Es el primero que logra diseccionar, en frío glacial, la tragedia del estalinismo
Rubachov está calcado sobre el destino de Nicolai Bujarin. En lo que concierne a esas semanas finales de deshonra antes del fusilamiento. Pero, en lo demás, en lo que dibuja las pequeñas miserias de una vida devorada por el cáncer de la militancia, Rubachov es Koestler, el revolucionario profesional, el hombre disciplinado de la Komintern al cual un día se le quebró el alma ante el espejo. Lo bastante como para contarlo todo en aquella novela que, en su versión inglesa, llevó el título de Darkness at Noon, «Oscuridad a mediodía», y que le valió el abandono y el odio de todos sus amigos. No hubo difamación que no cayera sobre él después de aquello. Él lo ironizará al narrar en sus memorias el raro honor de haber merecido ver quemados sus libros en Moscú como en Berlín. Pero fue duro afrontar aquella soledad que sigue a las palabras de Rubachov, resonando en una Europa que no quería oír algo tan amargo: «Todos nuestros principios eran buenos, pero nuestros resultados han sido malos. Este siglo está enfermo. Nosotros hemos diagnosticado su mal y las causas con una precisión microscópica, pero por cualquier lugar donde hayamos aplicado el bisturí ha aparecido una nueva pústula». Lo más duro de ser hombre es alcanzar ese punto de sabiduría que Freud le había señalado: conocer no cura. Y, sin embargo, solo tenemos eso: conocer, no engañarnos. Ni esperar nada.

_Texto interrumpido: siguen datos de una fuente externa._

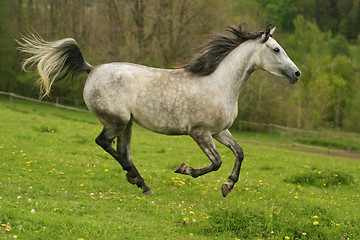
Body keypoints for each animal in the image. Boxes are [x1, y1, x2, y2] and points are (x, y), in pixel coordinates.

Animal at [17, 23, 298, 197]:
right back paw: (135, 178)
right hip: (117, 121)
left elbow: (239, 153)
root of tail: (92, 69)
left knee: (122, 150)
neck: (219, 84)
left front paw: (227, 186)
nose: (296, 74)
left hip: (128, 123)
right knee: (104, 143)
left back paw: (141, 183)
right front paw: (184, 169)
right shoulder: (200, 132)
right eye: (276, 49)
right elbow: (216, 162)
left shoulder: (220, 131)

A través de un vidrio ahumado
Porque hay dos autobiografías de Koestler. La que como tal se da en dos entregas, Flecha en el azul y La escritura invisible, a inicio de los años 50, y cuya vieja traducción –desgraciadamente no corregida en sus abundantes errores– reedita ahora Lumen en un solo volumen. Pero antes, es la novela de 1941 la que, como a través de un vidrio ahumado, da al comisario político Koestler la ocasión de saldar cuentas consigo mismo, de dejar constancia de aquello que tan difícil es decir en primera persona, lo que se encierra en el más inconfesable rincón de la memoria: lo mezquino, lo innoble, lo cobarde. Y Koestler lo evoca en el segundo volumen de sus memorias. Son los remordimientos. El del más conmovedor de los personajes de El cero y el infinito, ese ingenuo joven dirigente comunista alemán al cual ha citado Rubachov-Koestler en el museo, justo antes de cumplir las órdenes de Moscú y entregarlo a la Gestapo, porque el pacto germano-soviético así lo exige. O esa pobre secretaria y amante, que acabará perdida por los laberintos del Gulag. Nada exime de lo hecho. La grandeza de Koestler está en haberlo contado todo. Aun lo más envilecido. En haber sabido ser, como ex comunista, uno de esos «ángeles caídos que tienen el mal gusto de revelar que el cielo no es el lugar que se supone».
Rubachov está calcado sobre el destino de Bujarin, pero también es Koestler
También está lo más bello. El instante de generosidad total en el cual un Walter Benjamin que se sabe en el umbral del infierno en el París ocupado, se despide de Koestler con el más bello regalo. Espere, le dice cuando va a salir. Voy a darle lo más valioso que poseo. Pone en su mano la mitad de un tubo de pastillas. Usted y yo ya no tenemos más salida que el suicidio. Benjamin ingiere las suyas pocos meses después en Port-Bou. También Koestler se matará. Mucho más tarde. Demasiado viejo para querer seguir la vida de judío errante que Har-Even le vaticinara desde muy joven: «Siempre serás un fugitivo y un evadido en la tierra». Un hombre.